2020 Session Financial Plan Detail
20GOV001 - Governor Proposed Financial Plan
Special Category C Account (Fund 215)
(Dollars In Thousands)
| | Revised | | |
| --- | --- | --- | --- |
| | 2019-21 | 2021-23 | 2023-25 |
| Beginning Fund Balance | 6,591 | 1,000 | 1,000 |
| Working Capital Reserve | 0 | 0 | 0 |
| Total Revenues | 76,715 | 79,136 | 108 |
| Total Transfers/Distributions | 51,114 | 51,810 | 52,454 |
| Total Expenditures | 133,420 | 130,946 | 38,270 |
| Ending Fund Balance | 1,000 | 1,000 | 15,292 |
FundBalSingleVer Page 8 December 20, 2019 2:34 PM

---------------

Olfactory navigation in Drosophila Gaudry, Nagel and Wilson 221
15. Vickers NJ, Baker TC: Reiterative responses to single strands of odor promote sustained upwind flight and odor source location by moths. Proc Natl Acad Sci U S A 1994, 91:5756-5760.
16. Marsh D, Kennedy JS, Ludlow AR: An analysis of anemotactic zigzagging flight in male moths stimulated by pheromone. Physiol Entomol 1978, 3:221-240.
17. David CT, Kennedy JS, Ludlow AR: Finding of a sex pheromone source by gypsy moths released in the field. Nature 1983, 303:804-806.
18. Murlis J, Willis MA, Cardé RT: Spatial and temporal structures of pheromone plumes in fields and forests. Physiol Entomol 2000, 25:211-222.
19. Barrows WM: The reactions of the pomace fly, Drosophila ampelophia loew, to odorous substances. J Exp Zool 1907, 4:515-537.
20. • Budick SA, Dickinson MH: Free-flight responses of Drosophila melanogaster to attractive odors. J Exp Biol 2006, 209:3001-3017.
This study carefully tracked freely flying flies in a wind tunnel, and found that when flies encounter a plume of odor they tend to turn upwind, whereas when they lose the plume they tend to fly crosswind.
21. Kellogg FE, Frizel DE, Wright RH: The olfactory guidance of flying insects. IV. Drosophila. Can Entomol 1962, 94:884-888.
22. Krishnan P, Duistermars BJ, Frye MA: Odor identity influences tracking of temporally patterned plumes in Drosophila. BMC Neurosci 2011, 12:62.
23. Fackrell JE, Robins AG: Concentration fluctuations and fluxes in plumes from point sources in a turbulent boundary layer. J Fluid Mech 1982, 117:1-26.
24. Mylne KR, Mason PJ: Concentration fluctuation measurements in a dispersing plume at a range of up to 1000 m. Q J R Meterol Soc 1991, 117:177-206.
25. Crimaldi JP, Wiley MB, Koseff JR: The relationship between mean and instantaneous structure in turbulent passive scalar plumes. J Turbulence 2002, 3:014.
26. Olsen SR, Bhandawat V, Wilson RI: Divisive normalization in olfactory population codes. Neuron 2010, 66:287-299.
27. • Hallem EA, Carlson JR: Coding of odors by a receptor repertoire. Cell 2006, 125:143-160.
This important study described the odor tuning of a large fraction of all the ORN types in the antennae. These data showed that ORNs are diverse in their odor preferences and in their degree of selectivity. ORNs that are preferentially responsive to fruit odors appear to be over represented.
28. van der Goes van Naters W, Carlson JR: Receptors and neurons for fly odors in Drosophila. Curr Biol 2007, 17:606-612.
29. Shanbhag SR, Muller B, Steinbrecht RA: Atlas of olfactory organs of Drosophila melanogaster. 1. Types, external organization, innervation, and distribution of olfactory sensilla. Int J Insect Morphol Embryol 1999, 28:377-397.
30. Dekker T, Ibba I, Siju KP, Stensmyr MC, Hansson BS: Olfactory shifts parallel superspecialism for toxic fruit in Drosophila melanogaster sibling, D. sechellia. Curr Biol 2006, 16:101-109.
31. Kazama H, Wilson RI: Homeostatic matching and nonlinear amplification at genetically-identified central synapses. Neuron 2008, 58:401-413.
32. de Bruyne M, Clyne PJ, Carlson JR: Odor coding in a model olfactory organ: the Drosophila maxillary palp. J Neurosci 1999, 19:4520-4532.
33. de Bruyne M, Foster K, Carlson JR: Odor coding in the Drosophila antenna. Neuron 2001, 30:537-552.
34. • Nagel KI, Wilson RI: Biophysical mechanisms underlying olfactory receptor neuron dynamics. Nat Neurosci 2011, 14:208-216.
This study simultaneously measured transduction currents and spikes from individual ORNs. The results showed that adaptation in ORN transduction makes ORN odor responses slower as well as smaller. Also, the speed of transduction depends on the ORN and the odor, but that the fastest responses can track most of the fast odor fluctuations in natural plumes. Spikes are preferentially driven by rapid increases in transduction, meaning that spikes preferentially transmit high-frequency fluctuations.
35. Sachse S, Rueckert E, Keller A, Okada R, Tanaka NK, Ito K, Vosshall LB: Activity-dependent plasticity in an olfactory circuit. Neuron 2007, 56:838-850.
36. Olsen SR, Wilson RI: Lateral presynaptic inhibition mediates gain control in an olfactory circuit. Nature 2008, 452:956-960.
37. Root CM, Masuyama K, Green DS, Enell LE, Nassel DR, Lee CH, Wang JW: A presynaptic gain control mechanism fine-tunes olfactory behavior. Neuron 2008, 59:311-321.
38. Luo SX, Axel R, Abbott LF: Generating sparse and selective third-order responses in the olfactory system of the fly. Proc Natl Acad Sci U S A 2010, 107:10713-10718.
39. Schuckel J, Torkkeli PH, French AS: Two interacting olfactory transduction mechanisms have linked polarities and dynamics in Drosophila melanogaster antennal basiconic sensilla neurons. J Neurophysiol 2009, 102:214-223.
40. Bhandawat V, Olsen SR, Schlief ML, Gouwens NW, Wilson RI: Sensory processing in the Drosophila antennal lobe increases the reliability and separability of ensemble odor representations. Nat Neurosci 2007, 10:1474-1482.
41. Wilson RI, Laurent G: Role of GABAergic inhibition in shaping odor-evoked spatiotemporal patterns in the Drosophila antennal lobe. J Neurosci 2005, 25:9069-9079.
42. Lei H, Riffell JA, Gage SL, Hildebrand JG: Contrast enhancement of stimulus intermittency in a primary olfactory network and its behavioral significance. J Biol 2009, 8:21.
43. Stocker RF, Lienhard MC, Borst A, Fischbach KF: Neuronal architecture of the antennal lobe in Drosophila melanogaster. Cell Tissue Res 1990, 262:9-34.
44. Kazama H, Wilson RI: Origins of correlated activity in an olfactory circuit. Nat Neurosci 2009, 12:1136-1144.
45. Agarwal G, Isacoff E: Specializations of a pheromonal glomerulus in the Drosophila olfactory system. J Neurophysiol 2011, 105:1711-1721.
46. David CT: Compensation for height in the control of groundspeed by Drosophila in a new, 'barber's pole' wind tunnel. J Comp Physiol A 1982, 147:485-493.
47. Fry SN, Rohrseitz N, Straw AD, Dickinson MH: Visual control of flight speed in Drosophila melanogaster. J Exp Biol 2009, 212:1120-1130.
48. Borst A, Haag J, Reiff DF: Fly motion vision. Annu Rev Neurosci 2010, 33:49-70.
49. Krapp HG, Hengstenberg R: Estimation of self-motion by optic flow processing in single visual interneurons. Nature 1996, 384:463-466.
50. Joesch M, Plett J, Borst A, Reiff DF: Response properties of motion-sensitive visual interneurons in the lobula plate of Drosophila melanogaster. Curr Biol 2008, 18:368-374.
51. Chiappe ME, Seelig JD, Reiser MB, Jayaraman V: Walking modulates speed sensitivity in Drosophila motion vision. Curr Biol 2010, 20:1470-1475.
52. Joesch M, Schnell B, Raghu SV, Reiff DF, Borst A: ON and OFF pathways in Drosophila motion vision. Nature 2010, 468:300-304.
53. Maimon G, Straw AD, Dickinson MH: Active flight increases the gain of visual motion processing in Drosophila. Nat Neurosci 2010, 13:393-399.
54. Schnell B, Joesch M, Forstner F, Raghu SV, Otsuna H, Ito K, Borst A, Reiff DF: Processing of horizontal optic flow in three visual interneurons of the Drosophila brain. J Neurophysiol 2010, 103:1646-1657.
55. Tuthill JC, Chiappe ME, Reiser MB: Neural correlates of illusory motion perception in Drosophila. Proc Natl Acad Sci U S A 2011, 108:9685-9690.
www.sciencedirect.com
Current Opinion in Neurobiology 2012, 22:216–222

---------------

TASK PROMPT » Copy out, from the material above, each line where the word "Kazama" is present.

PROBLEM SOLUTION »
31. Kazama H, Wilson RI: Homeostatic matching and nonlinear amplification at genetically-identified central synapses. Neuron 2008, 58:401-413.
44. Kazama H, Wilson RI: Origins of correlated activity in an olfactory circuit. Nat Neurosci 2009, 12:1136-1144.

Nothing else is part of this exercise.